阪神の暗黒時代に輝いた守護神・田村勤 最後は投げられず、極限状態だった左腕
2年目から左ひじは悲鳴を上げていた
2年目中盤以降は左ひじ痛に悩まされた田村(写真左)。それでも登板を重ねた結果、現役終盤は「痛くないところがない」状態に陥った 【写真は共同】
「中継ぎは早い時は初回から肩を作ります。実は社会人を含めたアマチュア時代に自分はケガをしたことがなくて、当時の左ひじの痛みはどうすればいいのか分からず、ケアの仕方も分からずに何もできなかったんです。今思えば中継ぎ時代のひじへの負担がここにきて現れたのかもしれません」
投げていればそのうち何とかなるだろう――。できるだけ気にしないように左腕を振ったが、痛みは日に日にひどくなった。2年目はオールスターに選出されていたが、やむなく辞退。シーズン後半は治すことに専念したが、そもそもひじがどんな状況になっているのか分からなかった。

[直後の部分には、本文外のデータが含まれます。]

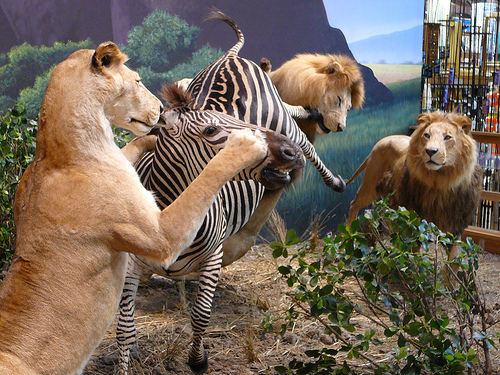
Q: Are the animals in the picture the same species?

「手術をした方がいいのか、しなくても大丈夫なのか。ただ、手術に踏み切ったとしても、リハビリをしても再び痛める選手も見てきたので、なかなか決心できなかったですね」
メスを入れることを避けるために、あらゆる治療に走った。3年目のシーズンはオールスター前に何とか復帰でき、2年目の14セーブを超える22セーブをマーク。いよいよ不動の守護神として地位を確立させる時が来たかと思ったが、いつ再発するか分からないひじ痛への不安と常に隣り合わせだった。そのうちひじをかばうことで肩にも痛みが走るようになった。7年目の97年は自己最多に並ぶ50試合に登板するも、最後は「痛くないところがないくらい」の状態だったという。

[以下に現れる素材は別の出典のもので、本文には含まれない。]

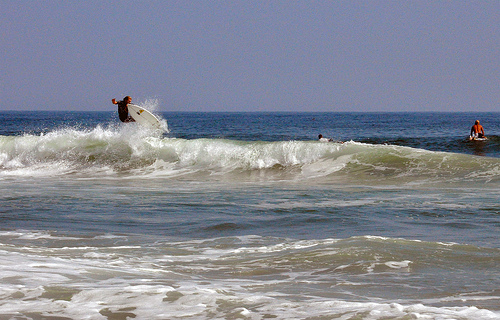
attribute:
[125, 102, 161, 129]
surfboard — white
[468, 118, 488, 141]
man — bare chested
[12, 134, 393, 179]
wave — white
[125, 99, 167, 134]
surfboard — white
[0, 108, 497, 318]
water — calm, blue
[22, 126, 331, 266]
wave — white-capped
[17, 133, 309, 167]
capped wave — white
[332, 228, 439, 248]
wave — white capped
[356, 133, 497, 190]
waves — little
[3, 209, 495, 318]
waves — little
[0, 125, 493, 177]
wave — white-capped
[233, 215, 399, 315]
waves — little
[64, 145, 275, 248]
waves — little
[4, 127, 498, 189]
wave — white-capped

2001年からはオリックスに移籍し、1年目こそ39試合に登板(0勝1敗0セーブ)したが、2年目になるとボールが投げられないほどの極限状態を迎えていた。2年間在籍したオリックスを自由契約となった後は、トライアウトを受験するつもりだったが、投げることができないままユニホームを脱いだ。
「本当はまだ現役としてチャレンジしたかったのですが……」
再び挑戦する場にすら立てず、志半ばのまま戦いの場から降りることになった。
(企画構成:株式会社スリーライト)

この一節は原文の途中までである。